Conceitualmente, não sou
contra a ideia de privatizações. O que me preocupa é a privataria. Explico.
Imaginemos a seguinte
situação:
Uma família bem
convencional: pai, mãe, filhos, netos, irmãos, cunhados, genros, noras, primos,
todos vivendo numa mesma casa. Uma casa suficientemente grande pra acomodar tão
numerosa família. Alguns com bons empregos, alguns com empregos nem tanto, outros
procurando emprego. Convivência, ora pacífica, ora turbulenta. Conversas, por
vezes, serenas, outras vezes intempestivas. Tudo dentro da normalidade de uma
família como qualquer outra.
Tempos de crise
econômica, o pessoal se virando, tentando se equilibrar. Apesar da felicidade
de ter a boa casa, herdada do bisavô, que acolhe a todos, a vida está dura, está
difícil. Todo mundo tentando ajudar, como pode, nos gastos da casa. Até que
alguém se lembra do carro.
Sim, há um carro na
garagem. Um carro potente, bonito, vistoso. Um carro importado, caro, custoso.

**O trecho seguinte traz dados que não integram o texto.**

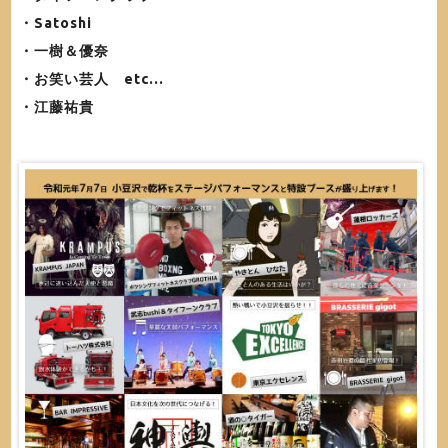
・Satoshi
・一樹＆優奈
・お笑い芸人 etc...
・江藤祐貴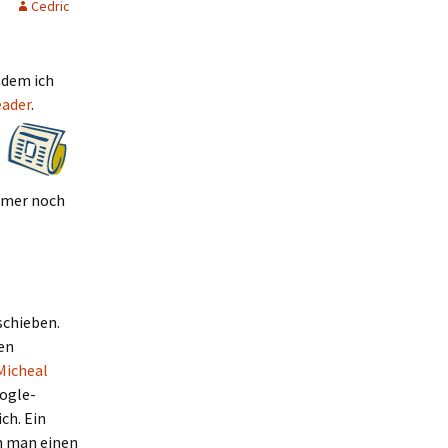
Cedric
hdem ich
ader
.
immer noch
schieben.
en
Micheal
oogle-
ch. Ein
nn man einen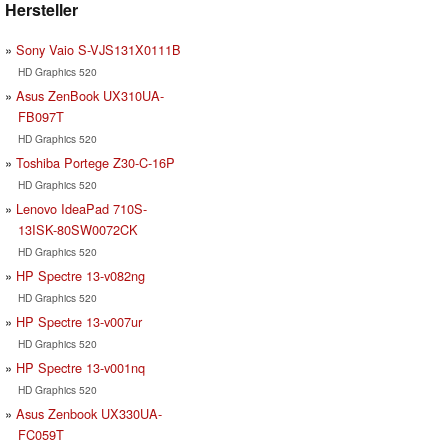
Hersteller
Sony Vaio S-VJS131X0111B
HD Graphics 520
Asus ZenBook UX310UA-
FB097T
HD Graphics 520
Toshiba Portege Z30-C-16P
HD Graphics 520
Lenovo IdeaPad 710S-
13ISK-80SW0072CK
HD Graphics 520
HP Spectre 13-v082ng
HD Graphics 520
HP Spectre 13-v007ur
HD Graphics 520
HP Spectre 13-v001nq
HD Graphics 520
Asus Zenbook UX330UA-
FC059T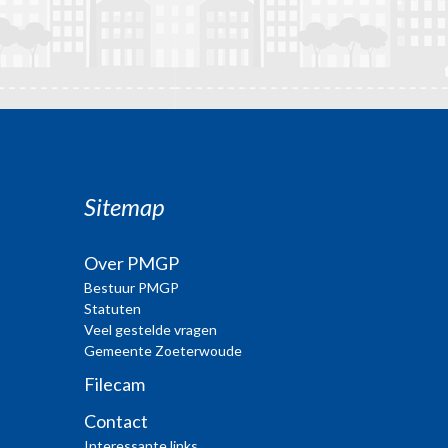
Sitemap
Over PMGP
Bestuur PMGP
Statuten
Veel gestelde vragen
Gemeente Zoeterwoude
Filecam
Contact
Interessante links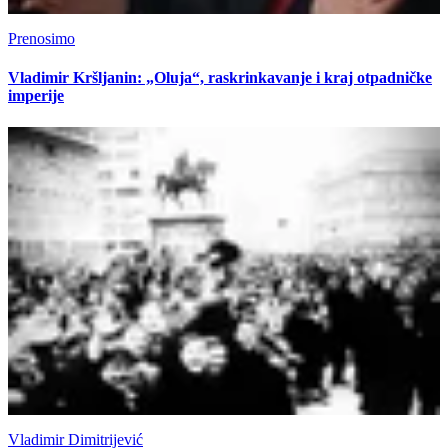
Prenosimo
Vladimir Kršljanin: „Oluja“, raskrinkavanje i kraj otpadničke
imperije
Vladimir Dimitrijević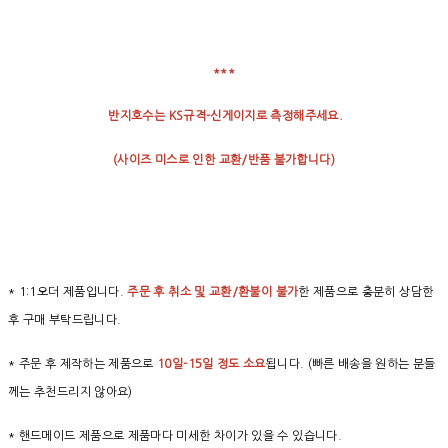
***
반지호수는 KS규격-신게이지로 측정해주세요.
(
사이즈
미스로
인한
교환
/
반품
불가합니다
)
* 1:1오더 제품입니다.
주문 후 취소 및 교환/환불이 불가
한 제품으로 충분히 상담한
후 구매 부탁드립니다.
* 주문 후 제작하는 제품으로
10일-15일 정도 소요
됩니다. (빠른 배송을 원하는 분들
께는 추천드리지 않아요)
* 핸드메이드 제품으로 제품마다 미세한 차이가 있을 수 있습니다.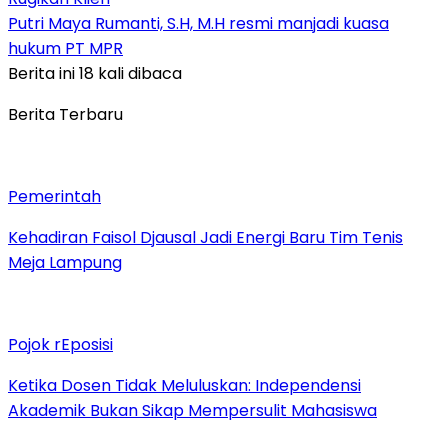
Putri Maya Rumanti, S.H, M.H resmi manjadi kuasa
hukum PT MPR
Berita ini 18 kali dibaca
Berita Terbaru
Pemerintah
Kehadiran Faisol Djausal Jadi Energi Baru Tim Tenis
Meja Lampung
Pojok rEposisi
Ketika Dosen Tidak Meluluskan: Independensi
Akademik Bukan Sikap Mempersulit Mahasiswa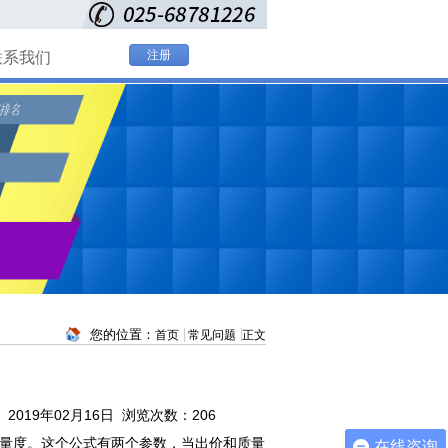
注册
联系我们
您的位置：
首页
常见问题
正文
2019年02月16日 浏览次数：
206
量度。这个公式有两个参数，当出价和质量
在线咨询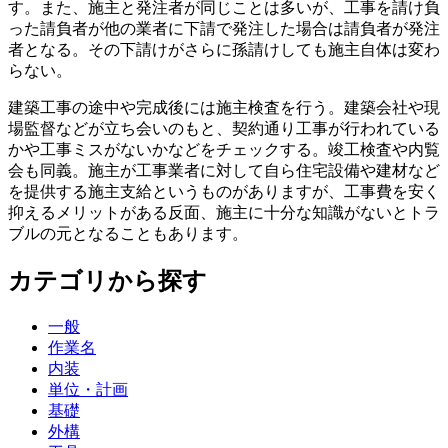
す。また、施主と発注者が同じことは多いが、工事を請け負
った請負者が他の業者に下請で発注した場合は請負者が発注
者となる。その下請けがさらに孫請けしても施主自体は変わ
らない。
建築工事の途中や完成後には施主検査を行う。建築会社や現
場監督などが立ち会いのもと、契約通り工事が行われている
かや工事ミスがないかなどをチェックする。竣工検査や内覧
会も同義。施主が工事業者に対して自ら住宅設備や建材など
を提供する施主支給というものがありますが、工事費を安く
抑えるメリットがある反面、施主に十分な知識がないとトラ
ブルの元となることもあります。
カテゴリから探す
一般
作業名
内装
単位・計画
基礎
外構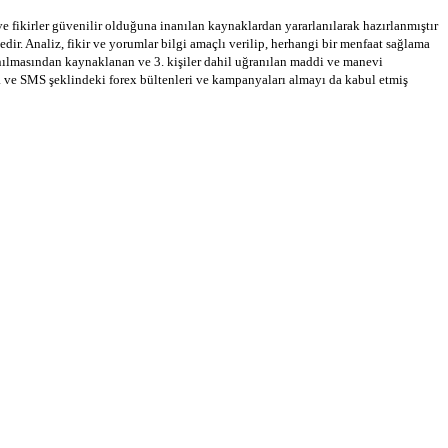
 ve fikirler güvenilir olduğuna inanılan kaynaklardan yararlanılarak hazırlanmıştır
dir. Analiz, fikir ve yorumlar bilgi amaçlı verilip, herhangi bir menfaat sağlama
llanılmasından kaynaklanan ve 3. kişiler dahil uğranılan maddi ve manevi
a ve SMS şeklindeki forex bültenleri ve kampanyaları almayı da kabul etmiş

Um carro que ninguém utiliza, gasta muito combustível. Difícil de pagar o
imposto, o seguro, a manutenção. Melhor deixar na garagem, dizem uns. Não,
melhor seria vender, dizem outros. As opiniões divergem, as discussões se
acaloram. Argumentos pululam:
- O carro era o xodó do
nono, diz uma tia.
- Ele está ocupando
muito espaço na casa, pontua um genro.
- A cor é horrível, protesta a sobrinha, contribuindo para a discussão.
Um ou outro sopapo é
desferido. A turma do “deixa disso” apazigua os ânimos.
Melhor votar. Afinal, a
escolha da maioria ainda é o menos pior entre os critérios quando se sabe que o
consenso nunca vai ser alcançado. Votação apertada, a decisão de vender o carro
vence. Alguns protestam, querem refazer a votação. Voto de cunhado não vale.
Enfim, passado o momento de exaltação, concluem, vencedores e vencidos, que é
melhor assim. O dinheiro vai ajudar na manutenção da casa.
Alguém tem que assumir
esta tarefa. Escolhem um primo:
- Ele é bom de lábia,
salienta uma irmã.
- Pena que não a usa
pra arrumar um emprego, alfineta a sobrinha.
- Vi numa tabela que
vale muito.
- Tem que anunciar na
Internet.
- Podíamos pintar de
rosa, pra valorizar.
O primo agradece as
contribuições e declara: - deixa comigo!
Encontrar um comprador
acaba por se mostrar tarefa fácil. De fato, o carro é valioso. Bastante gente
mostra interesse. Valor bem maior do que todos esperavam. Faz a escolha pela
melhor oferta e pronto. 'bora fechar o negócio.
Na hora de selar o
acordo, vem a ideia mirabolante na cabeça do diligente primo:
- Eu te dou um desconto
de 5% se você topar colocar, no recibo, a metade do valor.
- Como assim? E o resto?
- A outra metade você
paga pra mim, por fora.
- Isso está errado.
Assim eu não topo.
- Então não tem negócio.
Procura um outro
interessado, que havia feito a segunda melhor oferta. O sujeito também não aceita.
O terceiro topa. Fecham o negócio.
O primo volta pra casa
com o cheque visado pelo banco. Ar de vitorioso. O valor é um pouco menor do
que todos esperavam. Fazer o que? É a crise.